The 1430 km2 North York Moors National Park is located in North Yorkshire, a county in the north-east of England. In the spring of 2021, forest plots located on the northern border of the park were restored.
The North York Moors National Park is criss-crossed by deep valleys that reveal multiple spaces: moorland, pastures, cliffs, coastal paths, grass and bracken patches, wetlands etc. These unique landscapes are home to a variety of flora and fauna. Among other animals, sheeps, wild gallinaceous birds and many seabirds inhabit this spectacular area covered with birches and willow forests, cotton grass and heathland.
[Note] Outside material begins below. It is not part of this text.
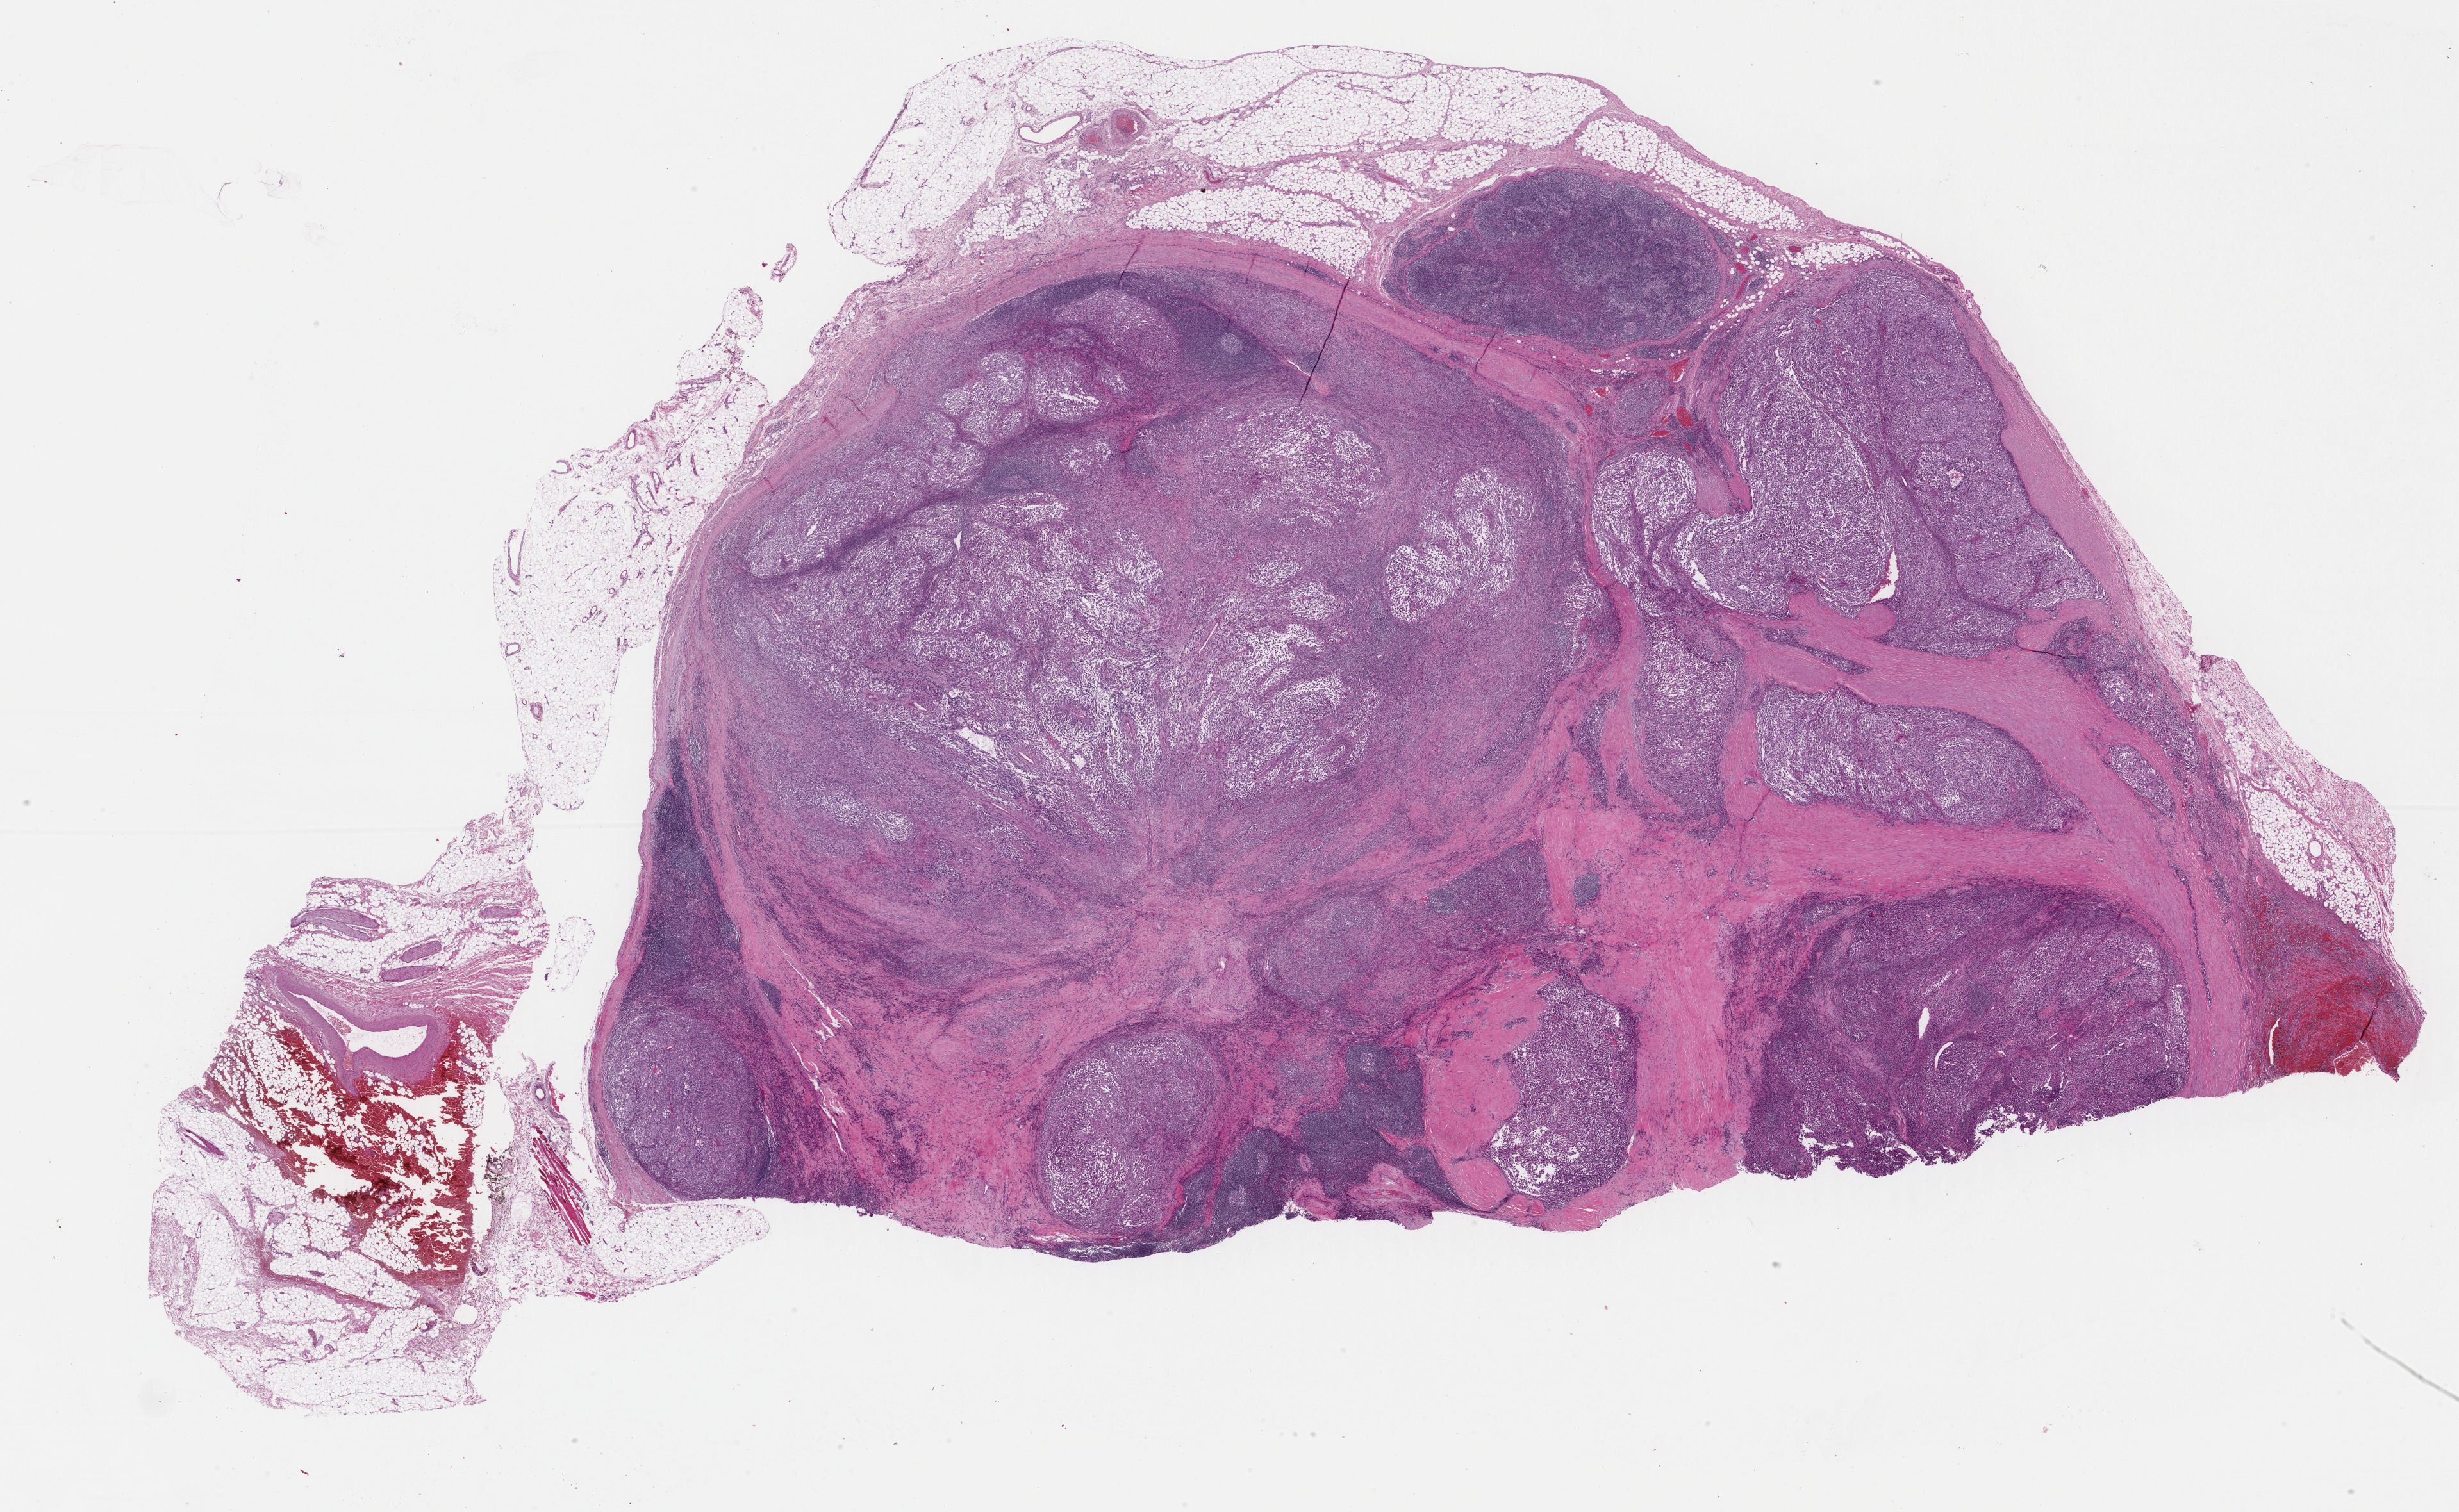
Whole-slide histology image, H&E — a low-resolution overview of the entire scanned area, about 30.5 x 18.7 mm. Formalin-fixed paraffin-embedded (FFPE) diagnostic section. Primary tumour sample from the skin. Male, age 44 years at initial diagnosis.
• pathologic diagnosis: Amelanotic melanoma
Restoring and diversifying the forest
The restoration project took place on one of Yorkshire's best known hills. In recent years, the woodland has suffered from a lack of maintenance but also an absence of diversity within the stand. In 2015, sylvicultural operations were undertaken to renew the stand and encourage the growth of a native forest at Great Ayton. A variety of species was planted to strengthen the stand. In 2021, this approach was pursued by Reforest'Action, with the support of Arval UK and Colas Rail.
Deciduous trees were introduced in order to create a resilient forest, adapted to the site’s climatic conditions. More resistant, it will be able to deal with possible insect attacks. This fortified and diversified forest ecosystem will provide habitat for the biodiversity. In the long term, it will also contribute to slowing down global warming, thanks to the carbon stored by the trees.